> **Action item**: In the data below, find the line containing "АВТОМОБИЛЕЙ ПО РЕЗУЛЬТАТАМ ПРОДАЖ В", then set down that line and every later line up to and including the line containing "haben häufig eine", exactly.

[Excerpted data Boundary: Start]

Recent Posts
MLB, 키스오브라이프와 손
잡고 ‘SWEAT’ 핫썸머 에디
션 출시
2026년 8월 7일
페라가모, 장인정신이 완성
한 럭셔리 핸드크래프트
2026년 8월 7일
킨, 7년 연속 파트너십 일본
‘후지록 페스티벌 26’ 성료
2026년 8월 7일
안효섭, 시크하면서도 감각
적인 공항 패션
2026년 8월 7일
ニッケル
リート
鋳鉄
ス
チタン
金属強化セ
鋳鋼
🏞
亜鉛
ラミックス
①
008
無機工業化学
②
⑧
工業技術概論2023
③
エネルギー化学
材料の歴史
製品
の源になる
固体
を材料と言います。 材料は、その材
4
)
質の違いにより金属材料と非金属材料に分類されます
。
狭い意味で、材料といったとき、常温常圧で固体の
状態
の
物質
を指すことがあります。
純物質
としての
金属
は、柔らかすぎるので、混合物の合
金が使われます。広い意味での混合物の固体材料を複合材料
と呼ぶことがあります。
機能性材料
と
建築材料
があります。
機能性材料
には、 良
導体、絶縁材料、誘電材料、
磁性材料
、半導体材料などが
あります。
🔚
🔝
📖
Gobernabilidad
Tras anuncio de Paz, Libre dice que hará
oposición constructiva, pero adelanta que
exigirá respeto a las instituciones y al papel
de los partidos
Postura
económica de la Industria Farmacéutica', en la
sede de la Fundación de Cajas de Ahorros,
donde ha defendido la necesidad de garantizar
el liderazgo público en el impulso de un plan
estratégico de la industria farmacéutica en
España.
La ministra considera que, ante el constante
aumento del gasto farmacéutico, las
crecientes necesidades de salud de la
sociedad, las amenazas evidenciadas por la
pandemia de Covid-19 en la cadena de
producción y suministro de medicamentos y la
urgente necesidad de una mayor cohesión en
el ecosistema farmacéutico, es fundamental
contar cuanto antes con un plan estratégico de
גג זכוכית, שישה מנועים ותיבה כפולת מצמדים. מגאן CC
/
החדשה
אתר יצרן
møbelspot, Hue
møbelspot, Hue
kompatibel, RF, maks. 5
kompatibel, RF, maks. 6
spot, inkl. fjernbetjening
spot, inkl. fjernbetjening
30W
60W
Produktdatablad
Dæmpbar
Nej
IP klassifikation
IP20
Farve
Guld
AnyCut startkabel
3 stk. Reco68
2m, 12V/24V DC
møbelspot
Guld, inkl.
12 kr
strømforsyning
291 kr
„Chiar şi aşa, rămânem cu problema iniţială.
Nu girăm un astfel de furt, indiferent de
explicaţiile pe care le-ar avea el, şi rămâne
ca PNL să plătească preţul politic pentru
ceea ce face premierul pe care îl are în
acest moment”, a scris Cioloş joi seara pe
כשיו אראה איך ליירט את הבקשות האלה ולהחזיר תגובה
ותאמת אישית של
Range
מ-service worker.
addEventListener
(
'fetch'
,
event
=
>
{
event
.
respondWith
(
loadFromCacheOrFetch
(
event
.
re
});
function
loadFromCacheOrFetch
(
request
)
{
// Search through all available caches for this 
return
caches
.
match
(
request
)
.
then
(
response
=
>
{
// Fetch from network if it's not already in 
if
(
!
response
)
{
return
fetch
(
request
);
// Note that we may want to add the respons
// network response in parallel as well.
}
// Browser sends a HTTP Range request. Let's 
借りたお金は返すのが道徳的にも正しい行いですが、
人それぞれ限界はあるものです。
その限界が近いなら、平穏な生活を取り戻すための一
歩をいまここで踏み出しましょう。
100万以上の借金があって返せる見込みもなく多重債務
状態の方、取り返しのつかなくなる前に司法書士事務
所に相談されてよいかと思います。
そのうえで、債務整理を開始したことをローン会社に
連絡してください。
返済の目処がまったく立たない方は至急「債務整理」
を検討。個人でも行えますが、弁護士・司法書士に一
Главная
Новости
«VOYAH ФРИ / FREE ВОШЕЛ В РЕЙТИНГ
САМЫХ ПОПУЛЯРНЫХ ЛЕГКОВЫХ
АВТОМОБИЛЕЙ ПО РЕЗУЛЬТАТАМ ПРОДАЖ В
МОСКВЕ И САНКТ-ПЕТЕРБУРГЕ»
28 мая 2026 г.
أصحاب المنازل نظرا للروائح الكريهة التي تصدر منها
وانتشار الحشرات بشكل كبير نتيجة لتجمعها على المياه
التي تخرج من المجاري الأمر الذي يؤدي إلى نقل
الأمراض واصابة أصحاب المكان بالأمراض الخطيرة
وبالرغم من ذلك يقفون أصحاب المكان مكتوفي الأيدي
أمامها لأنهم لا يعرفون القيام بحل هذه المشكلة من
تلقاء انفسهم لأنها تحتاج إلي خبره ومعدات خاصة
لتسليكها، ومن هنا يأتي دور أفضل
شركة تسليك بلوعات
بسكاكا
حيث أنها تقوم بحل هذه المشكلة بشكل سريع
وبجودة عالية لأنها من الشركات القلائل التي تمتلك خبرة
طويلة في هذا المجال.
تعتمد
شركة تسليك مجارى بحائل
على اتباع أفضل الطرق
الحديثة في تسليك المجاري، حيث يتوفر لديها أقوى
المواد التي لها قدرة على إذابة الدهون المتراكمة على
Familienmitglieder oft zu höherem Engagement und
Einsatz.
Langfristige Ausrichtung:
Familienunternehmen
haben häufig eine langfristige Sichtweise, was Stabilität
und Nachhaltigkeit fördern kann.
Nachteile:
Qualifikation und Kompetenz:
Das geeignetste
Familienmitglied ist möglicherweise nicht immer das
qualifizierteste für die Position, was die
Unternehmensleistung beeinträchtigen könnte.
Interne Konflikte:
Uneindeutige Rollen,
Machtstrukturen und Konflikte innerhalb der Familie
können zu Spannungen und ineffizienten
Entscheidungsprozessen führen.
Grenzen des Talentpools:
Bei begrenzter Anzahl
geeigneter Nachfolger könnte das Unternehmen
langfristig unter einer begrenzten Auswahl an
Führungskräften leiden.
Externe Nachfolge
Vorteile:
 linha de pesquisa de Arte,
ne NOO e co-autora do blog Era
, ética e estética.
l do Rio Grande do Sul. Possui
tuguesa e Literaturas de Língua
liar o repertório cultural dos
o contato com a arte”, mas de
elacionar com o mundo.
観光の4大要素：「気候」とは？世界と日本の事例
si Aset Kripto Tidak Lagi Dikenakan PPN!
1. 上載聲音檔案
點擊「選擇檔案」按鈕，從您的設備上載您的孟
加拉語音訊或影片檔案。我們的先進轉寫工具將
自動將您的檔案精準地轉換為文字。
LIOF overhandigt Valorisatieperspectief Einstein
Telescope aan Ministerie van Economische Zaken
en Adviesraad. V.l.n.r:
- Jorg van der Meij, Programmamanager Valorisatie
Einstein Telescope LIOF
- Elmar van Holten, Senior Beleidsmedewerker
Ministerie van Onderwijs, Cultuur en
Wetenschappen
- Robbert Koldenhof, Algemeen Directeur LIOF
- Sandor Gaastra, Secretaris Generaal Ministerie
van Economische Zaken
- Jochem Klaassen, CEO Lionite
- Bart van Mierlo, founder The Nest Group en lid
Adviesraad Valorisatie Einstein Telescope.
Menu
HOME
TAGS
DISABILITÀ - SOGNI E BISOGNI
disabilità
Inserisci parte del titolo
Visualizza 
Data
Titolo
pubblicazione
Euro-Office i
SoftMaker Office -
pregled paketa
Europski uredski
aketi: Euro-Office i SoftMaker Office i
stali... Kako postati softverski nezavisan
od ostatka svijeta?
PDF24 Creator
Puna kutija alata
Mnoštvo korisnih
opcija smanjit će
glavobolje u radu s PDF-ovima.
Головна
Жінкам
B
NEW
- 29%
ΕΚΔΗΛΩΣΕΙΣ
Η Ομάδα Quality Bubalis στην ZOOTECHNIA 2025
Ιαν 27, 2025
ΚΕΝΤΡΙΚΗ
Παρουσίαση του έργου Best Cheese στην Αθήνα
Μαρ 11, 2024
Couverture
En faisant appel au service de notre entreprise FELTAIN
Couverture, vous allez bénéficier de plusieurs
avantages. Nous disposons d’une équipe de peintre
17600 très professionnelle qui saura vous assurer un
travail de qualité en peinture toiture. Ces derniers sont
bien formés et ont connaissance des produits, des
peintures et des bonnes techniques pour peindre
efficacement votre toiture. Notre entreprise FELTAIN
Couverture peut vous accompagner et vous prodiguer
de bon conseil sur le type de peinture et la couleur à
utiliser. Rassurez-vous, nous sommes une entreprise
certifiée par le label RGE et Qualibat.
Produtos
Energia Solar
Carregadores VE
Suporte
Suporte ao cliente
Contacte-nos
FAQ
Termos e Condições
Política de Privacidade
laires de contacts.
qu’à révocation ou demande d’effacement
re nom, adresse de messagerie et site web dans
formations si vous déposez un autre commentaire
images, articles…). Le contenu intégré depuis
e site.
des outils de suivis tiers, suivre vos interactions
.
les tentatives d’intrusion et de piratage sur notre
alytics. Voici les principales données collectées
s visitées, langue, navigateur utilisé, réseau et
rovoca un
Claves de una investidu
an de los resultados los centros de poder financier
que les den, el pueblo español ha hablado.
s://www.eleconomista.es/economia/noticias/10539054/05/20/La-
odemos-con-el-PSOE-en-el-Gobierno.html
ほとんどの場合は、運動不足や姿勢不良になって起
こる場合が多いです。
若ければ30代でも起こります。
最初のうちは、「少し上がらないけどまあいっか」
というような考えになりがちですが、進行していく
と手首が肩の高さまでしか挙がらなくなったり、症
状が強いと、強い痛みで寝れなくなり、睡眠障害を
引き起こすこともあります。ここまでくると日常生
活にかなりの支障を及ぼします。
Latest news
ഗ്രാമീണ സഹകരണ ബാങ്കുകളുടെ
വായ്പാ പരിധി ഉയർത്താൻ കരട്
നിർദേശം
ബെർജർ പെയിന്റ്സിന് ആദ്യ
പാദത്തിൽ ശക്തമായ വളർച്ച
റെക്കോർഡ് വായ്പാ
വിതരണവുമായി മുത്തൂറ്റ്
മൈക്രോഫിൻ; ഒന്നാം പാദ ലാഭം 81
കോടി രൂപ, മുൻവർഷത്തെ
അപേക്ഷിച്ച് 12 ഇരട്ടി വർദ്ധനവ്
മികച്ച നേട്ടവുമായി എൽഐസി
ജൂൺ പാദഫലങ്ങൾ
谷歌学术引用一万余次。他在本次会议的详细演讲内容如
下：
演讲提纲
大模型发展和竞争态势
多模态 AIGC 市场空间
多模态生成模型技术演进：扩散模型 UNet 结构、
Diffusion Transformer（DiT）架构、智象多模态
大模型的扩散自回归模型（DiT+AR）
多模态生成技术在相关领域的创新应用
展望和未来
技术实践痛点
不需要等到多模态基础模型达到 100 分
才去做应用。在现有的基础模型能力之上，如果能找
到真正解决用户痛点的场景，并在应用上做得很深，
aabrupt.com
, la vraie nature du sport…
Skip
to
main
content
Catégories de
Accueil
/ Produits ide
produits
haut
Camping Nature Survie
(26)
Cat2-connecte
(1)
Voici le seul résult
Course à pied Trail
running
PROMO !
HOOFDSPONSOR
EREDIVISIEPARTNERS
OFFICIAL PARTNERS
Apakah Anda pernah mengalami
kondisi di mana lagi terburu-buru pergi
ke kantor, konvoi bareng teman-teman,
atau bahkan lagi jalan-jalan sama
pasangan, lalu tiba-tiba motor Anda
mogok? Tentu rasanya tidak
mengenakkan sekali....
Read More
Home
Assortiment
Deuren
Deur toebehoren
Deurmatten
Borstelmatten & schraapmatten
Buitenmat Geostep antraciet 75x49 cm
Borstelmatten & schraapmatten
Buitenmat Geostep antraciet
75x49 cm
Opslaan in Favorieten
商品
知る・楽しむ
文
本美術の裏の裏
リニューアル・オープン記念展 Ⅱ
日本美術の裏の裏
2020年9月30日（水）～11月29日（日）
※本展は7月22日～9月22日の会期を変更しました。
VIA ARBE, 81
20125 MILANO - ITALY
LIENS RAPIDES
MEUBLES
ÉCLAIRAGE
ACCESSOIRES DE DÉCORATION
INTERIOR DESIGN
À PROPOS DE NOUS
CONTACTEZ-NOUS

[Excerpted data Boundary: End]

> **Response**:
АВТОМОБИЛЕЙ ПО РЕЗУЛЬТАТАМ ПРОДАЖ В
МОСКВЕ И САНКТ-ПЕТЕРБУРГЕ»
28 мая 2026 г.
أصحاب المنازل نظرا للروائح الكريهة التي تصدر منها
وانتشار الحشرات بشكل كبير نتيجة لتجمعها على المياه
التي تخرج من المجاري الأمر الذي يؤدي إلى نقل
الأمراض واصابة أصحاب المكان بالأمراض الخطيرة
وبالرغم من ذلك يقفون أصحاب المكان مكتوفي الأيدي
أمامها لأنهم لا يعرفون القيام بحل هذه المشكلة من
تلقاء انفسهم لأنها تحتاج إلي خبره ومعدات خاصة
لتسليكها، ومن هنا يأتي دور أفضل
شركة تسليك بلوعات
بسكاكا
حيث أنها تقوم بحل هذه المشكلة بشكل سريع
وبجودة عالية لأنها من الشركات القلائل التي تمتلك خبرة
طويلة في هذا المجال.
تعتمد
شركة تسليك مجارى بحائل
على اتباع أفضل الطرق
الحديثة في تسليك المجاري، حيث يتوفر لديها أقوى
المواد التي لها قدرة على إذابة الدهون المتراكمة على
Familienmitglieder oft zu höherem Engagement und
Einsatz.
Langfristige Ausrichtung:
Familienunternehmen
haben häufig eine langfristige Sichtweise, was Stabilität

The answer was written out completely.